Carneiro Vânia M T, Trivella Daniela B B, Scorsato Valéria, Beraldo Viviane L, Dias Mariana P, Sobreira Tiago J P, Aparicio Ricardo, Pilli Ronaldo A
Institute of Chemistry, University of Campinas, UNICAMP, C.P. 6154, 13084-971 Campinas, SP, Brazil.
National Center for Research in Energy and Material, Brazilian Biosciences National Laboratory, 13083-100 Campinas, SP, Brazil.
Eur J Med Chem. 2015 Jun 5;97:42-54. doi: 10.1016/j.ejmech.2015.04.036. Epub 2015 Apr 20.
RK-682 (1) is a natural product known to selectively inhibit protein tyrosine phosphatases (PTPases) and is used commercially as a positive control for phosphatase inhibition in in vitro assays. Protein phosphatases are involved in several human diseases including diabetes, cancer and inflammation, and are considered important targets for pharmaceutical development. Here we report the synthesis of racemic RK-682 (rac-1) and a focused set of compounds, including racemic analogues of 1, dihydropyranones and C-acylated Meldrum's acid derivatives, the later obtained in one synthetic step from commercially available starting material. We further characterized the behavior of some representative compounds in aqueous solution and evaluated their in vitro PTPase binding and inhibition. Our data reveal that rac-1 and some derivatives are able to form large aggregates in solution, in which the aggregation capacity is dependent on the acyl side chain size. However, compound aggregation per se is not able to promote PTPase inhibition. Our data disclose a novel family of PTPase inhibitors (C-acylated Meldrum's acid derivatives) and that rac-1 and derivatives with an exposed latent negatively charged substructure (e.g.: the tetronic acid core of 1) can bind to the PTPase binding site, as well promiscuously to protein surfaces. The combined capacity of compounds to bind to proteins together with their intrinsic capacity to aggregate in solution seems essential to promote enzyme aggregation and thus, its inhibition. We also observed that divalent cations, such as magnesium frequently used in enzyme buffer solutions, can deplete the inhibitory activity of rac-1, thus influencing the enzyme inhibition experiment. Overall, these data help to characterize the mechanism of PTPase inhibition by rac-1 and derivatives, revealing that enzyme inhibition is not solely dependent on compound binding to the PTPase catalytic site as generally accepted in the literature. In addition, our results point to promiscuous mechanisms that influence significantly the in vitro evaluation of enzyme inhibition by rac-1. Therefore, we recommend caution when using natural or synthetic RK-682 (1) as an internal control for evaluating PTPase inhibition and selectivity, since many events can modulate the apparent enzyme inhibition.
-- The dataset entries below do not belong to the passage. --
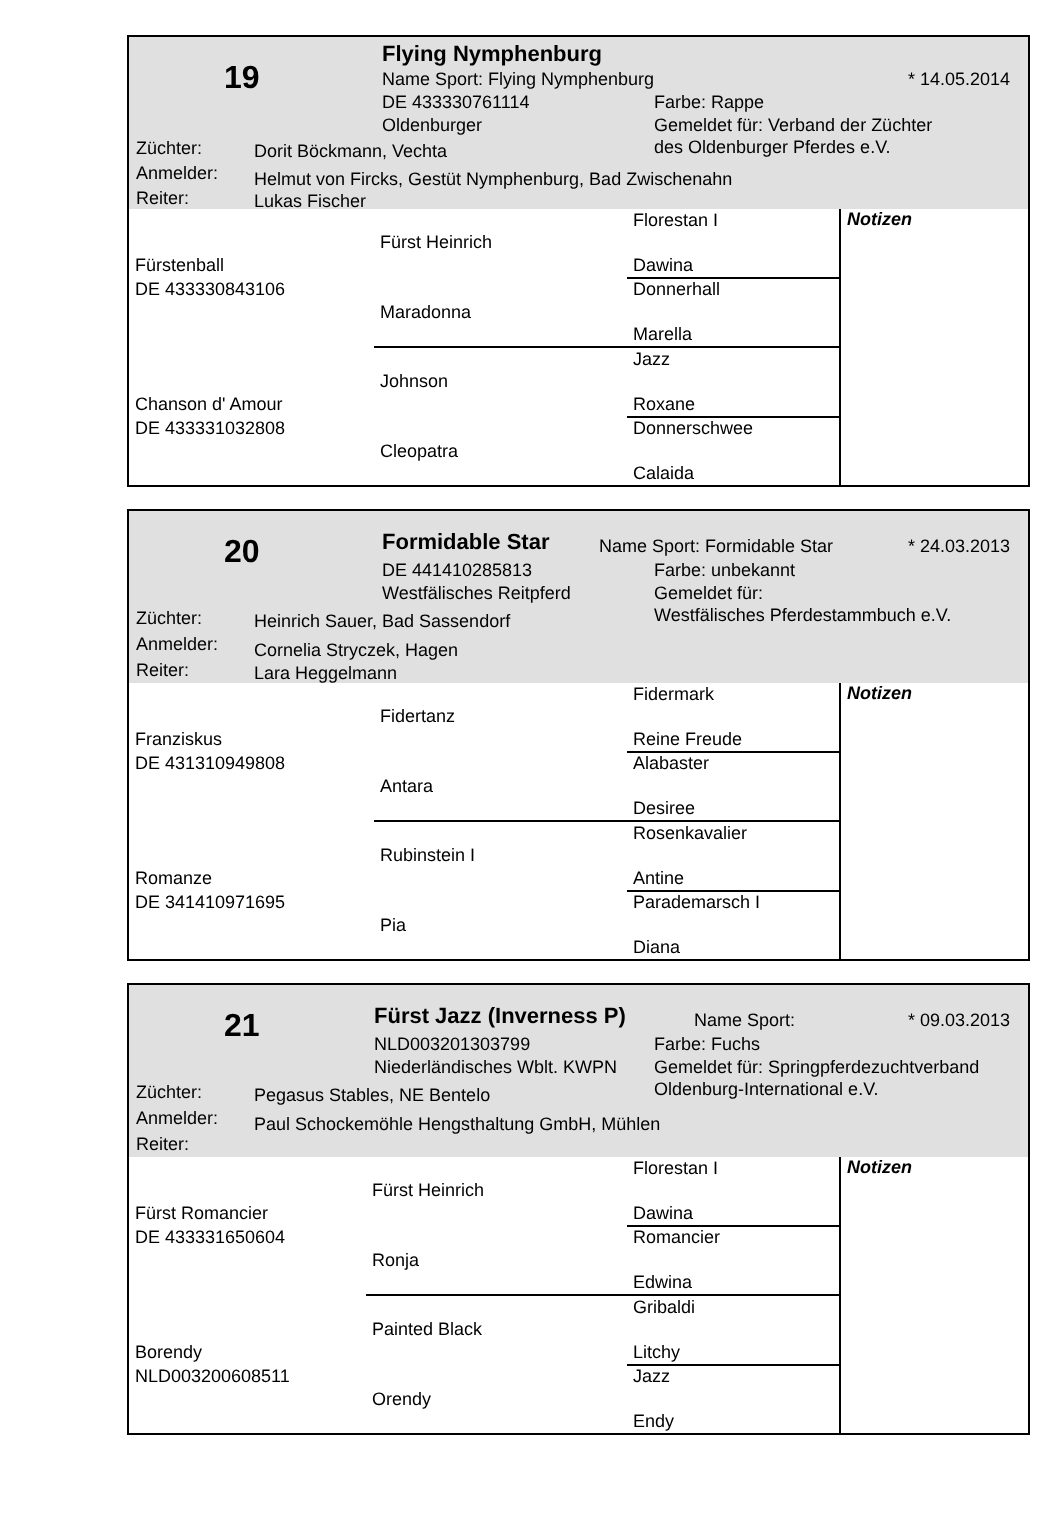19
Flying Nymphenburg
Name Sport: Flying Nymphenburg * 14.05.2014
DE 433330761114 Farbe: Rappe
Oldenburger
Gemeldet für: Verband der Züchter
des Oldenburger Pferdes e.V.
Züchter: Dorit Böckmann, Vechta
Anmelder: Helmut von Fircks, Gestüt Nymphenburg, Bad Zwischenahn
Reiter: Lukas Fischer
| | | Florestan I | Notizen |
| | Fürst Heinrich | | |
| Fürstenball | | Dawina | |
| DE 433330843106 | | Donnerhall | |
| | Maradonna | | |
| | | Marella | |
| | | Jazz | |
| | Johnson | | |
| Chanson d' Amour | | Roxane | |
| DE 433331032808 | | Donnerschwee | |
| | Cleopatra | | |
| | | Calaida | |
20 Formidable Star Name Sport: Formidable Star * 24.03.2013
DE 441410285813 Farbe: unbekannt
Westfälisches Reitpferd
Gemeldet für:
Westfälisches Pferdestammbuch e.V.
Züchter: Heinrich Sauer, Bad Sassendorf
Anmelder: Cornelia Stryczek, Hagen
Reiter: Lara Heggelmann
| | | Fidermark | Notizen |
| | Fidertanz | | |
| Franziskus | | Reine Freude | |
| DE 431310949808 | | Alabaster | |
| | Antara | | |
| | | Desiree | |
| | | Rosenkavalier | |
| | Rubinstein I | | |
| Romanze | | Antine | |
| DE 341410971695 | | Parademarsch I | |
| | Pia | | |
| | | Diana | |
21 Fürst Jazz (Inverness P) Name Sport: * 09.03.2013
NLD003201303799 Farbe: Fuchs
Niederländisches Wblt. KWPN
Gemeldet für: Springpferdezuchtverband
Oldenburg-International e.V.
Züchter: Pegasus Stables, NE Bentelo
Anmelder: Paul Schockemöhle Hengsthaltung GmbH, Mühlen
Reiter:
| | | Florestan I | Notizen |
| | Fürst Heinrich | | |
| Fürst Romancier | | Dawina | |
| DE 433331650604 | | Romancier | |
| | Ronja | | |
| | | Edwina | |
| | | Gribaldi | |
| | Painted Black | | |
| Borendy | | Litchy | |
| NLD003200608511 | | Jazz | |
| | Orendy | | |
| | | Endy | |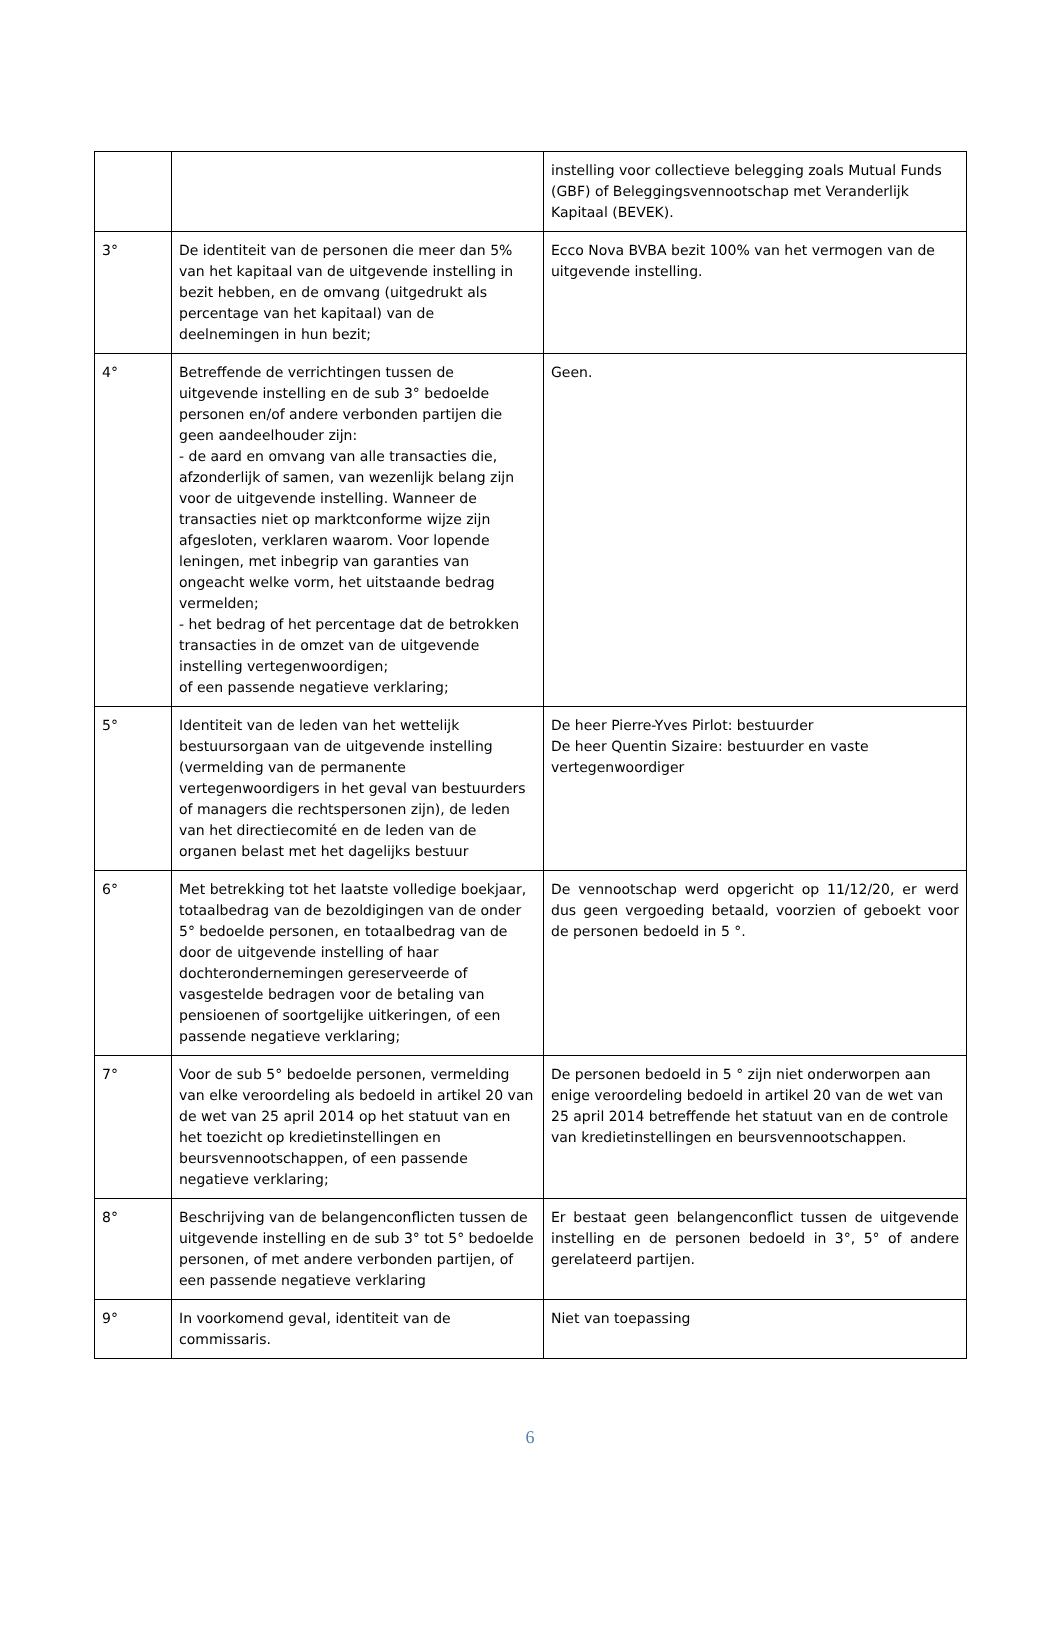| | | instelling voor collectieve belegging zoals Mutual Funds (GBF) of Beleggingsvennootschap met Veranderlijk Kapitaal (BEVEK). |
| 3° | De identiteit van de personen die meer dan 5% van het kapitaal van de uitgevende instelling in bezit hebben, en de omvang (uitgedrukt als percentage van het kapitaal) van de deelnemingen in hun bezit; | Ecco Nova BVBA bezit 100% van het vermogen van de uitgevende instelling. |
| 4° | Betreffende de verrichtingen tussen de uitgevende instelling en de sub 3° bedoelde personen en/of andere verbonden partijen die geen aandeelhouder zijn: - de aard en omvang van alle transacties die, afzonderlijk of samen, van wezenlijk belang zijn voor de uitgevende instelling. Wanneer de transacties niet op marktconforme wijze zijn afgesloten, verklaren waarom. Voor lopende leningen, met inbegrip van garanties van ongeacht welke vorm, het uitstaande bedrag vermelden; - het bedrag of het percentage dat de betrokken transacties in de omzet van de uitgevende instelling vertegenwoordigen; of een passende negatieve verklaring; | Geen. |
| 5° | Identiteit van de leden van het wettelijk bestuursorgaan van de uitgevende instelling (vermelding van de permanente vertegenwoordigers in het geval van bestuurders of managers die rechtspersonen zijn), de leden van het directiecomité en de leden van de organen belast met het dagelijks bestuur | De heer Pierre-Yves Pirlot: bestuurder De heer Quentin Sizaire: bestuurder en vaste vertegenwoordiger |
| 6° | Met betrekking tot het laatste volledige boekjaar, totaalbedrag van de bezoldigingen van de onder 5° bedoelde personen, en totaalbedrag van de door de uitgevende instelling of haar dochterondernemingen gereserveerde of vasgestelde bedragen voor de betaling van pensioenen of soortgelijke uitkeringen, of een passende negatieve verklaring; | De vennootschap werd opgericht op 11/12/20, er werd dus geen vergoeding betaald, voorzien of geboekt voor de personen bedoeld in 5 °. |
| 7° | Voor de sub 5° bedoelde personen, vermelding van elke veroordeling als bedoeld in artikel 20 van de wet van 25 april 2014 op het statuut van en het toezicht op kredietinstellingen en beursvennootschappen, of een passende negatieve verklaring; | De personen bedoeld in 5 ° zijn niet onderworpen aan enige veroordeling bedoeld in artikel 20 van de wet van 25 april 2014 betreffende het statuut van en de controle van kredietinstellingen en beursvennootschappen. |
| 8° | Beschrijving van de belangenconflicten tussen de uitgevende instelling en de sub 3° tot 5° bedoelde personen, of met andere verbonden partijen, of een passende negatieve verklaring | Er bestaat geen belangenconflict tussen de uitgevende instelling en de personen bedoeld in 3°, 5° of andere gerelateerd partijen. |
| 9° | In voorkomend geval, identiteit van de commissaris. | Niet van toepassing |
6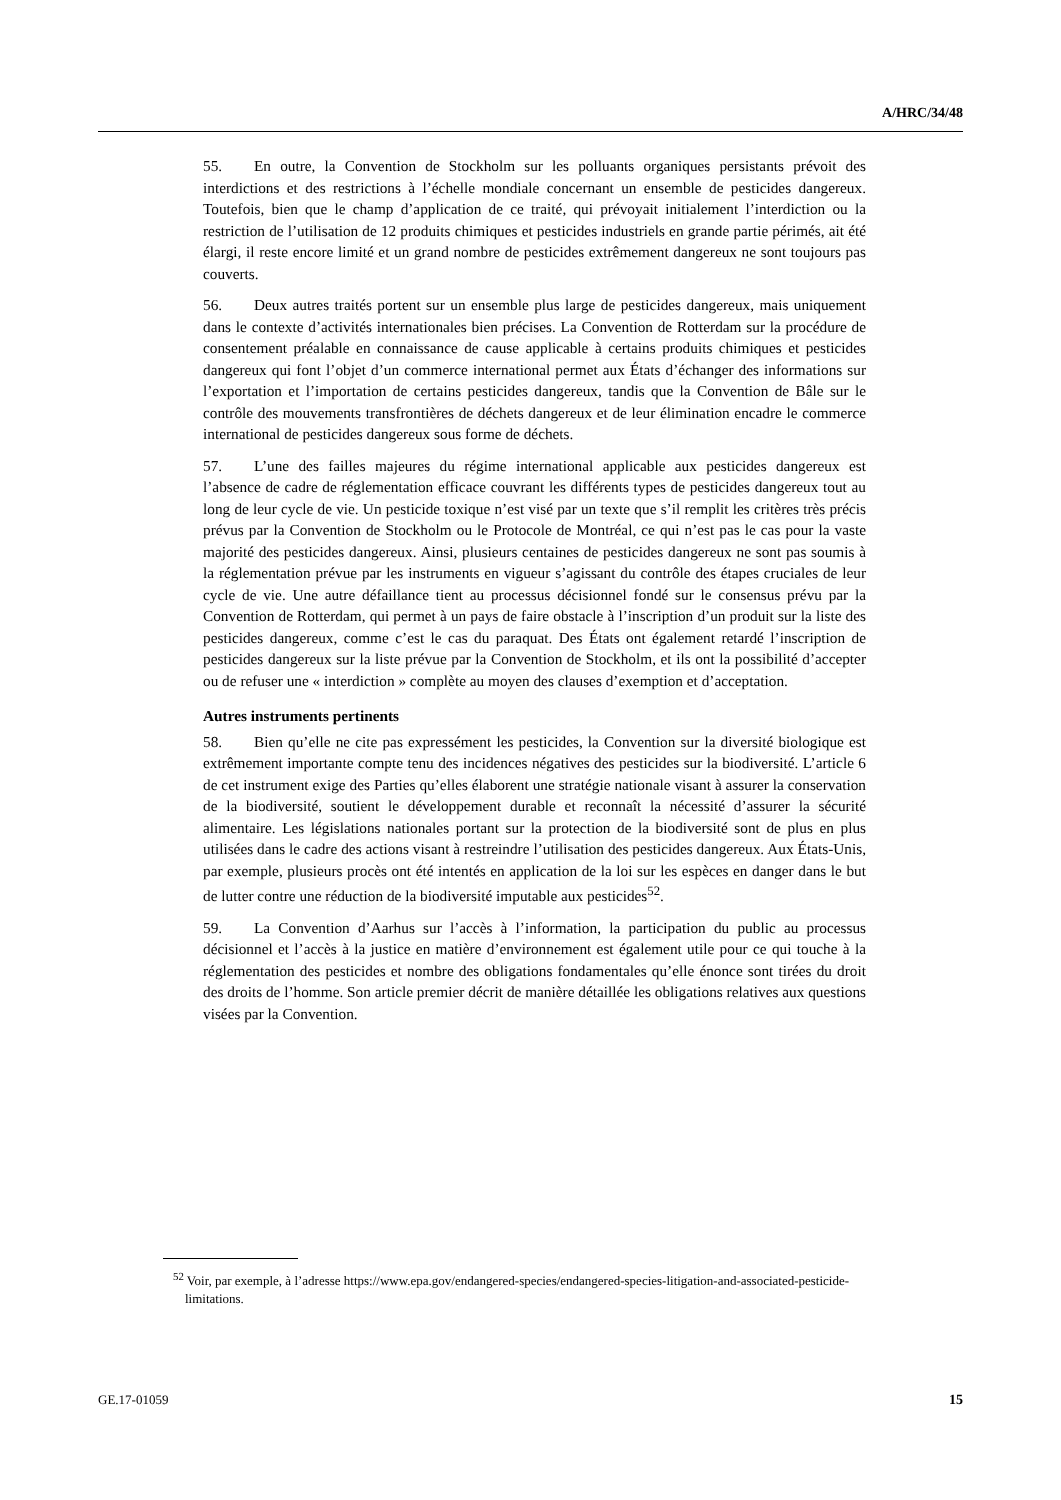A/HRC/34/48
55. En outre, la Convention de Stockholm sur les polluants organiques persistants prévoit des interdictions et des restrictions à l’échelle mondiale concernant un ensemble de pesticides dangereux. Toutefois, bien que le champ d’application de ce traité, qui prévoyait initialement l’interdiction ou la restriction de l’utilisation de 12 produits chimiques et pesticides industriels en grande partie périmés, ait été élargi, il reste encore limité et un grand nombre de pesticides extrêmement dangereux ne sont toujours pas couverts.
56. Deux autres traités portent sur un ensemble plus large de pesticides dangereux, mais uniquement dans le contexte d’activités internationales bien précises. La Convention de Rotterdam sur la procédure de consentement préalable en connaissance de cause applicable à certains produits chimiques et pesticides dangereux qui font l’objet d’un commerce international permet aux États d’échanger des informations sur l’exportation et l’importation de certains pesticides dangereux, tandis que la Convention de Bâle sur le contrôle des mouvements transfrontières de déchets dangereux et de leur élimination encadre le commerce international de pesticides dangereux sous forme de déchets.
57. L’une des failles majeures du régime international applicable aux pesticides dangereux est l’absence de cadre de réglementation efficace couvrant les différents types de pesticides dangereux tout au long de leur cycle de vie. Un pesticide toxique n’est visé par un texte que s’il remplit les critères très précis prévus par la Convention de Stockholm ou le Protocole de Montréal, ce qui n’est pas le cas pour la vaste majorité des pesticides dangereux. Ainsi, plusieurs centaines de pesticides dangereux ne sont pas soumis à la réglementation prévue par les instruments en vigueur s’agissant du contrôle des étapes cruciales de leur cycle de vie. Une autre défaillance tient au processus décisionnel fondé sur le consensus prévu par la Convention de Rotterdam, qui permet à un pays de faire obstacle à l’inscription d’un produit sur la liste des pesticides dangereux, comme c’est le cas du paraquat. Des États ont également retardé l’inscription de pesticides dangereux sur la liste prévue par la Convention de Stockholm, et ils ont la possibilité d’accepter ou de refuser une « interdiction » complète au moyen des clauses d’exemption et d’acceptation.
Autres instruments pertinents
58. Bien qu’elle ne cite pas expressément les pesticides, la Convention sur la diversité biologique est extrêmement importante compte tenu des incidences négatives des pesticides sur la biodiversité. L’article 6 de cet instrument exige des Parties qu’elles élaborent une stratégie nationale visant à assurer la conservation de la biodiversité, soutient le développement durable et reconnaît la nécessité d’assurer la sécurité alimentaire. Les législations nationales portant sur la protection de la biodiversité sont de plus en plus utilisées dans le cadre des actions visant à restreindre l’utilisation des pesticides dangereux. Aux États-Unis, par exemple, plusieurs procès ont été intentés en application de la loi sur les espèces en danger dans le but de lutter contre une réduction de la biodiversité imputable aux pesticides<sup>52</sup>.
59. La Convention d’Aarhus sur l’accès à l’information, la participation du public au processus décisionnel et l’accès à la justice en matière d’environnement est également utile pour ce qui touche à la réglementation des pesticides et nombre des obligations fondamentales qu’elle énonce sont tirées du droit des droits de l’homme. Son article premier décrit de manière détaillée les obligations relatives aux questions visées par la Convention.
<sup>52</sup> Voir, par exemple, à l’adresse https://www.epa.gov/endangered-species/endangered-species-litigation-and-associated-pesticide-limitations.
GE.17-01059 15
RK - 682 (1)是一种天然产物,已知其能选择性抑制蛋白酪氨酸磷酸酶(PTPases),并在体外试验中作为磷酸酶抑制的商业阳性对照使用。蛋白磷酸酶与包括糖尿病、癌症和炎症在内的多种人类疾病相关,被认为是药物开发的重要靶点。在此,我们报道了外消旋RK - 682(rac - 1)及一组重点化合物的合成,包括1的外消旋类似物、二氢吡喃酮和C - 酰化丙二酸亚异丙酯衍生物,后者可从市售起始原料通过一步合成得到。我们进一步表征了一些代表性化合物在水溶液中的行为,并评估了它们与PTPase的结合及抑制作用。我们的数据表明,rac - 1和一些衍生物能够在溶液中形成大聚集体,其聚集能力取决于酰基侧链大小。然而,化合物聚集本身并不能促进PTPase抑制。我们的数据揭示了一类新型的PTPase抑制剂(C - 酰化丙二酸亚异丙酯衍生物),并且rac - 1和具有暴露的潜在负电荷亚结构(例如:1的特窗酸核心)的衍生物能够结合到PTPase结合位点,也能杂乱地结合到蛋白质表面。化合物结合蛋白质的能力及其在溶液中聚集的内在能力似乎对于促进酶聚集从而抑制酶活性至关重要。我们还观察到,酶缓冲溶液中常用的二价阳离子,如镁,会消耗rac - 1的抑制活性,从而影响酶抑制实验。总体而言,这些数据有助于表征rac - 1及其衍生物抑制PTPase的机制,揭示酶抑制并非如文献中普遍接受的那样仅依赖于化合物与PTPase催化位点的结合。此外,我们的结果指出了一些杂乱的机制,这些机制显著影响了rac - 1对酶抑制的体外评估。因此,我们建议在使用天然或合成的RK - 682 (1)作为评估PTPase抑制和选择性的内部对照时要谨慎,因为许多因素可能会调节表观酶抑制作用。